In every installment of I Love Ya But You’re Strange I spotlight strange but ultimately endearing comic stories. Feel free to e-mail me at email@example.com if you have a suggestion for a future installment!
This time around, based on a suggestion by reader Brian P., we take a look at the time Batman was the world's worst defense attorney.
This is a two-parter that ran in late 1969 in the pages of "Superman's Girl Friend, Lois Lane" #99-100 by Robert Kanigher, Irv Novick and Mike Esposito. The story opened with Lois Lane headed to Gotham City to appear on a television program to celebrate Superman as part of Superman Appreciation Day. She was surprised to discover that the program also booked Lana Lang on the show, in an attempt to determine which of them was the true love of Superman's life. Oddly enough, Lois and Lana argued more than they normally would about something like this. They even had to be separated by a trio of celebrities there for the program (stand-ins for three popular late night television hosts, Johnny Carson, Merv Griffin and Joey Bishop).
Lois then made up with Lana and the two agreed to drive home together. However, while driving late at night, their car swerved off of the road and into the river. Lois emerged from the river without any memory of Lana also being in the car with her. When Lana's body was discovered, Lois was then charged with her murder (Brian P. thought that this might have been a reference by Kanigher to the then-recent incident involving Senator Ted Kennedy, where Kennedy accidentally drove his car off of a bridge at Chappaquiddick Island and into a tidal channel and while Kennedy escaped, the young woman that was in the car with him, Mary Jo Kopechne, died. It is certainly possible, as the Chappaquiddick incident was a major news story and Kanigher was known for being conservative, but I wouldn't be able to say for sure. It does add a bit to the overall oddity of the comic story, though, if Kanigher was also using it to take a shot at Senator Kennedy).
After Bruce Wayne visited Lois in prison, he promised her that he would get her the finest lawyer in the country, which, as it turned out, was himself...as Batman!
Leaving aside the oddity of referring to yourself as the finest lawyer in the country, Batman's not even a laywer, so...huh?!? And yet everyone thinks that this is a great idea in the comic. "Oh yeah, of course, Batman is an awesome lawyer. Everyone knows that. You didn't know Batman is the greatest lawyer in the country? What are you, some moron?"
Since things weren't already too bizarre, the Gotham City district attorney determined that the only way to defeat the world's finest defense lawyer in court was to, of course, get Superman, who everyone knows is also an awesome prosecuting attorney.
It makes so much sense that I don't know why all trial are not decided this way.
Things took a turn for the worse when Superman did some investigating and determined that Lois actually is guilty. He informed her that she should just take a plea bargain and she is not happy. Superman, meanwhile, starts to cry. It is pretty awesome.

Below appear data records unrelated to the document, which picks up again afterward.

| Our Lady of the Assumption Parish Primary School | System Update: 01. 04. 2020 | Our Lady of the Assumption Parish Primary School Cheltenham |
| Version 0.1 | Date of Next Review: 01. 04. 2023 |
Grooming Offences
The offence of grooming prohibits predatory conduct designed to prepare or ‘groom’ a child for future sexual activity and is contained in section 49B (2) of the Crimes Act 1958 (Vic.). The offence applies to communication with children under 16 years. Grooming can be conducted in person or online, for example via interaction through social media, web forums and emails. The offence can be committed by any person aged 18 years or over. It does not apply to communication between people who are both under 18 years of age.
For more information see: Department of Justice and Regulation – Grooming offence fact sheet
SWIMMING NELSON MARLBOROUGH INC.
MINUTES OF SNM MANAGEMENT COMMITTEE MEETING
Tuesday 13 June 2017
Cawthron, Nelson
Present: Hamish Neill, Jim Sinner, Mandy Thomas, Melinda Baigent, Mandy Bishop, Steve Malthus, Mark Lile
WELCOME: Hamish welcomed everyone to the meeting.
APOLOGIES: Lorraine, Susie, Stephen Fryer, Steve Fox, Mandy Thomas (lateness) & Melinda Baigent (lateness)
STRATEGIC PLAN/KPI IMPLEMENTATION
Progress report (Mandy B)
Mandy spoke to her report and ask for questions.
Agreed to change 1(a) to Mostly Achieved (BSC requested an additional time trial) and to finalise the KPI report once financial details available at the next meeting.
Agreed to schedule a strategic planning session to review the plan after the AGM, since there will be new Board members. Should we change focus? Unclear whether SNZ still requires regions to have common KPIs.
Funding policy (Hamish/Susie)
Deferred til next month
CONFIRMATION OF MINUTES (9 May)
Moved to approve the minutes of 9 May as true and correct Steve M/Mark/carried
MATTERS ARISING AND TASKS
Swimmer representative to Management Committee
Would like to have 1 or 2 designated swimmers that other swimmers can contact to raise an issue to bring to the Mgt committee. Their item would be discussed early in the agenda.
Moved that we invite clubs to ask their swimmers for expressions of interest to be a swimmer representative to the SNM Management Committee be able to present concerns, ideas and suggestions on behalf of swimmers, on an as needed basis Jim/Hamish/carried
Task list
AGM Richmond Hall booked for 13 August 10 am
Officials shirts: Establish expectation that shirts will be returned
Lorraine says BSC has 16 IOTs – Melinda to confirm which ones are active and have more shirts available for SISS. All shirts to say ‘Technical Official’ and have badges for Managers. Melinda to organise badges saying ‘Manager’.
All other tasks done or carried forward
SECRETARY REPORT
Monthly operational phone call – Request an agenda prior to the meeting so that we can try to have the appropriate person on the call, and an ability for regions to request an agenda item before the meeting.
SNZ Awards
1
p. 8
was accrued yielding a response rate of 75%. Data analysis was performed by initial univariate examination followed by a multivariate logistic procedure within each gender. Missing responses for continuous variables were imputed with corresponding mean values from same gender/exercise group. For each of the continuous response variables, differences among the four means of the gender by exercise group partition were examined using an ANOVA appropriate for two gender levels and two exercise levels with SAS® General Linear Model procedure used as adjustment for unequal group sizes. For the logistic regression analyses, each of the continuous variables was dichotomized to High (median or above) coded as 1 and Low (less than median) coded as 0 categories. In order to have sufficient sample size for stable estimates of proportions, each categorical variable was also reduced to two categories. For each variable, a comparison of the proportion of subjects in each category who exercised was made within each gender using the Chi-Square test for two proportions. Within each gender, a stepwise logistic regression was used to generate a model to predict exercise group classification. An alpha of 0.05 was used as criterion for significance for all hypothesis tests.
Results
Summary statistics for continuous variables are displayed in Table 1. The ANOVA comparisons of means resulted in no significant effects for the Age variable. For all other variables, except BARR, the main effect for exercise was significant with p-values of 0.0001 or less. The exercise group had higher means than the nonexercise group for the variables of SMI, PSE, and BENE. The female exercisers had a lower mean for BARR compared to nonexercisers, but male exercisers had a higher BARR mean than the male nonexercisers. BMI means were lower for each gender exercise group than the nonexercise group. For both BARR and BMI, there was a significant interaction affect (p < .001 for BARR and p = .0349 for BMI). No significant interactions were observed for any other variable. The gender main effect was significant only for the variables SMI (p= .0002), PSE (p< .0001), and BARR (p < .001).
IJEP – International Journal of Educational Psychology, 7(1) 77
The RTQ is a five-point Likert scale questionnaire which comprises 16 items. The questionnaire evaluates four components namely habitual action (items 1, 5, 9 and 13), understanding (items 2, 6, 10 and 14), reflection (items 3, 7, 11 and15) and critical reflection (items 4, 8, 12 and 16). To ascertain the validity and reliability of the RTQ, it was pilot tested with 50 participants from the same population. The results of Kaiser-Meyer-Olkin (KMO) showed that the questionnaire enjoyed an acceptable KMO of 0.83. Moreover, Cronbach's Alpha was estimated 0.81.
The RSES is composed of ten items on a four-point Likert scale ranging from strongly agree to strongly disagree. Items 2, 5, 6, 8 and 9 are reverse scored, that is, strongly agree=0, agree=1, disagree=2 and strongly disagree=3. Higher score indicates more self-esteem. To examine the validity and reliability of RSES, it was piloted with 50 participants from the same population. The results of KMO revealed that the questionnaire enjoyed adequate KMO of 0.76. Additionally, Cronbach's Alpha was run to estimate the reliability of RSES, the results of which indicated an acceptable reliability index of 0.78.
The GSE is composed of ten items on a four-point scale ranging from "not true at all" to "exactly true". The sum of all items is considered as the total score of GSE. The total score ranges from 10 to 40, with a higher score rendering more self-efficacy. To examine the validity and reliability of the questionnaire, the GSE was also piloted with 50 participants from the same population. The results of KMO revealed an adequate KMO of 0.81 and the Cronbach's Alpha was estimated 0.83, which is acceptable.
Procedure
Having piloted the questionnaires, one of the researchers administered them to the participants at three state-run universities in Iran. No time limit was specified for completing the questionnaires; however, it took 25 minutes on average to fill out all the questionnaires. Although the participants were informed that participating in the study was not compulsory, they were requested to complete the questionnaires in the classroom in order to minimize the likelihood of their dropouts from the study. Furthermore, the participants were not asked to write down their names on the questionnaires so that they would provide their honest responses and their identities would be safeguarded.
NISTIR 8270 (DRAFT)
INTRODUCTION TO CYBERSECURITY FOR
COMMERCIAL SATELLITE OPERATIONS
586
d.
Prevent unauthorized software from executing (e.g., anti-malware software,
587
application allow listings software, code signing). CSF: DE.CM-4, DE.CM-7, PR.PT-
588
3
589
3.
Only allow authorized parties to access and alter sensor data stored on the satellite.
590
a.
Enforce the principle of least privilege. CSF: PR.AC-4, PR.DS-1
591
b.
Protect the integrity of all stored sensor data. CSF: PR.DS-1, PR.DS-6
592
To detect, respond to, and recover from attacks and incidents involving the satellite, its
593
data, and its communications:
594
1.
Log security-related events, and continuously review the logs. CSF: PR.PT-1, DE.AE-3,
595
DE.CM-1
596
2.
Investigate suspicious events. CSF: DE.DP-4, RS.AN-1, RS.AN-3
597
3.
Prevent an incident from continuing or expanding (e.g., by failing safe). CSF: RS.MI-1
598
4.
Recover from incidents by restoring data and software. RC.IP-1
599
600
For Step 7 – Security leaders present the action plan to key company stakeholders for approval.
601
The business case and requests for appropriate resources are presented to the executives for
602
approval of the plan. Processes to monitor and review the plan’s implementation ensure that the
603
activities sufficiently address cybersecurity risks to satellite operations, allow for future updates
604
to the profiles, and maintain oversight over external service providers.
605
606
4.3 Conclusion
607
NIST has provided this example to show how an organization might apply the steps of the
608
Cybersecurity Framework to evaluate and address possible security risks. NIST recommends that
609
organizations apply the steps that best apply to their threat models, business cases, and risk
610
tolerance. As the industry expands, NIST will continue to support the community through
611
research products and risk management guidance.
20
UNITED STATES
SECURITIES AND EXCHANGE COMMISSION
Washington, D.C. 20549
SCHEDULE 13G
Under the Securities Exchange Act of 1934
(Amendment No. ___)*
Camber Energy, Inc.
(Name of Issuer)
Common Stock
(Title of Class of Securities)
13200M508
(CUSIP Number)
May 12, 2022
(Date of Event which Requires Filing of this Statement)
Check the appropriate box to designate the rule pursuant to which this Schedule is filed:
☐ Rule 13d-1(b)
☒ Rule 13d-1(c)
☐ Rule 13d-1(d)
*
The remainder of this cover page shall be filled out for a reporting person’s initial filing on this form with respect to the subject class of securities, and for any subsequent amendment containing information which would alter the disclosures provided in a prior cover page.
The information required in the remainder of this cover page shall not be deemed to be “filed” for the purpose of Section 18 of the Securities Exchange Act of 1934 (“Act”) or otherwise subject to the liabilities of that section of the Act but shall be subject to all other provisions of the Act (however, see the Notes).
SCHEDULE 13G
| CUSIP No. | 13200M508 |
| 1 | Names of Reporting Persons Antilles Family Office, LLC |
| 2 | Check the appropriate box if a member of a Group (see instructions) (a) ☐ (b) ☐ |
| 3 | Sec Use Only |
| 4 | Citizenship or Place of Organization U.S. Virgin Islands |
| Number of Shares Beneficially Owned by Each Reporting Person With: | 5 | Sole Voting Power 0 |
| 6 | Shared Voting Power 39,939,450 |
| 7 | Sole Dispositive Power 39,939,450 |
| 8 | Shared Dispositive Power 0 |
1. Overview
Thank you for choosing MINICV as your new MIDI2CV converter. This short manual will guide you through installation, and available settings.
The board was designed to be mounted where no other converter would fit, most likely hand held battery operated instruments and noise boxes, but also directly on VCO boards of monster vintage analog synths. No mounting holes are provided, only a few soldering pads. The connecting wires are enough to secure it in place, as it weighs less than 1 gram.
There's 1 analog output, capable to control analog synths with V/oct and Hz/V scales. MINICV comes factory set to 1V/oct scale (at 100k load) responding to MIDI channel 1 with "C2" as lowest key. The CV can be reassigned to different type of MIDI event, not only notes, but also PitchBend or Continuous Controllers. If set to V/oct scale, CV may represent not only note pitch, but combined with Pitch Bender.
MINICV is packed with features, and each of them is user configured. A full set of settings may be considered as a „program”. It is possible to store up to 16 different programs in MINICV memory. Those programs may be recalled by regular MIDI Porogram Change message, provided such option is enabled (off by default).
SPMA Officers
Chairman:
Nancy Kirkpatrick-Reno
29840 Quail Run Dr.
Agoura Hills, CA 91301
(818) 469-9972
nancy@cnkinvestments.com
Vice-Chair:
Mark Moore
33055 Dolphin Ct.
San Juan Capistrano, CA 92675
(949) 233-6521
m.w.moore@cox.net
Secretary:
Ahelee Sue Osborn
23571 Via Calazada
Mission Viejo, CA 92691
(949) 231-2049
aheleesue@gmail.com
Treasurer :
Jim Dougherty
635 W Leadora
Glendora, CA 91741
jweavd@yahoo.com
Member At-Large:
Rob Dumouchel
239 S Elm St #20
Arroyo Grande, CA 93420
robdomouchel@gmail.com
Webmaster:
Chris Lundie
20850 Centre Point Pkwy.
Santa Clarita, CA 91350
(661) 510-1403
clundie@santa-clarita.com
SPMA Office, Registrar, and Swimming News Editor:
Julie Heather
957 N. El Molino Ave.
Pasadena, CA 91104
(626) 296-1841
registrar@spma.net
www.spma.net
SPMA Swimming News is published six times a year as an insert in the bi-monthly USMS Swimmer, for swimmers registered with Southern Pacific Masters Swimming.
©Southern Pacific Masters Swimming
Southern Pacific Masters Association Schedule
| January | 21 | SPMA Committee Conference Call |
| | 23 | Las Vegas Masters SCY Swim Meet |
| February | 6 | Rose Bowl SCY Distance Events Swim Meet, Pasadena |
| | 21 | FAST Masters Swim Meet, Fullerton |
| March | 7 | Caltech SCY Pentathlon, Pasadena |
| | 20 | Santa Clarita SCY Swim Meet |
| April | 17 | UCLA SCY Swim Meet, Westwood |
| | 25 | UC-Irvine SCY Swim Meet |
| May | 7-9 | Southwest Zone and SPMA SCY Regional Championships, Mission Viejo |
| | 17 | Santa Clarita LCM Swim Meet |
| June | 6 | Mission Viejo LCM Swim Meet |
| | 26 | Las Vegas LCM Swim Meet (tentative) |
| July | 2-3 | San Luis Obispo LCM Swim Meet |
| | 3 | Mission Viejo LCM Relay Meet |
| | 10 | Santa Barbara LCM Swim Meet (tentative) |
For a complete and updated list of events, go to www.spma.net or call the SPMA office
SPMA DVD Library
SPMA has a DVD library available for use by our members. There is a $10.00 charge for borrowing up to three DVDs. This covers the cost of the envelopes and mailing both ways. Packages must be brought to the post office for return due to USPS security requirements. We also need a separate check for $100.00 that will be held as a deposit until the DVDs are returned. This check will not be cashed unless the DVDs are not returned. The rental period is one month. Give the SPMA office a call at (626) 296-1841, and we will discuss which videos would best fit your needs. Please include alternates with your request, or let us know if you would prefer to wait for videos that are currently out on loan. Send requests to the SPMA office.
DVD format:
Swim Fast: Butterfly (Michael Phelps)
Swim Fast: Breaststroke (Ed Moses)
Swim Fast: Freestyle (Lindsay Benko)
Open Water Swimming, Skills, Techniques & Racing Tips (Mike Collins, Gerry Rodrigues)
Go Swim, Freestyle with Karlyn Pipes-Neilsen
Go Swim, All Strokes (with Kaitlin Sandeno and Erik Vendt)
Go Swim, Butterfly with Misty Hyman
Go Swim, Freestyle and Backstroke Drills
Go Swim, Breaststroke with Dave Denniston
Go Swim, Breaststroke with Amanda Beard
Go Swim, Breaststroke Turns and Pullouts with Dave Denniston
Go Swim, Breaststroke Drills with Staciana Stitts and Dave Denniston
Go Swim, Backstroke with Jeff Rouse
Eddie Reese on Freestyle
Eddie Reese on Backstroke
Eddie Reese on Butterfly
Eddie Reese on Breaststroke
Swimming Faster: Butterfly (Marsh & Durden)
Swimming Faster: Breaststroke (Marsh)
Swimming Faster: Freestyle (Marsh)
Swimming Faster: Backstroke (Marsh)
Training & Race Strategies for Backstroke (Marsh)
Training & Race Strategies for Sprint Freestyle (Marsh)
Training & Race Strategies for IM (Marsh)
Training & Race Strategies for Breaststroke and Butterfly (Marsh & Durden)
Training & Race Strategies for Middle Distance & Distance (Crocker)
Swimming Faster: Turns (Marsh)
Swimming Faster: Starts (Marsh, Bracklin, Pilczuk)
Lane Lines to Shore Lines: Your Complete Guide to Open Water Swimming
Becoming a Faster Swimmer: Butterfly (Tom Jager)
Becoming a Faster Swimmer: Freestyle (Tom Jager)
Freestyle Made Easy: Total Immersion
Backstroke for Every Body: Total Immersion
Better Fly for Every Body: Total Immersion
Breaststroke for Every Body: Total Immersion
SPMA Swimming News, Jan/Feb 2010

Why DO they burn so, Superman?
When the trial began, Batman turned out to not be the finest lawyer. In fact, he was downright awful. Pretty much every witness he cross-examined ended up tearing down his case for Lois....
He let her take a polygraph test in front of court and when she failed it, he had to then note, "Hey, wait, this isn't admissible!"
In the end, Batman was not even in court when Lois was about to be convicted. Luckily, it turned out that he was busy exhuming Lana Lang's body. You see, no one had ever bothered to actually do an AUTOPSY on the murder victim! It turned out that it wasn't Lana Lang at all, but an android! Seriously, the world's greatest detective never noticed that there wasn't an autopsy on the body?!?
Also, you have to love how Batman just brought the body into the courtroom. Can't trust the report of Batman's findings. Nope, need a dead body.
Anyhow, Superman then tracked down a gang of androids who were playing real life chess with Lois and Lana (they were the ones who forced them to fight back on the television show), as androids are wont to do...
The real Lana was saved and everything was good, except, of course, through his legal incompetence Batman almost got Lois Lane the Death Penalty. So be forewarned, kids, if you ever go on trial for murder, don't hire Batman! Not even if Bruce Wayne tells you he's an awesome lawyer.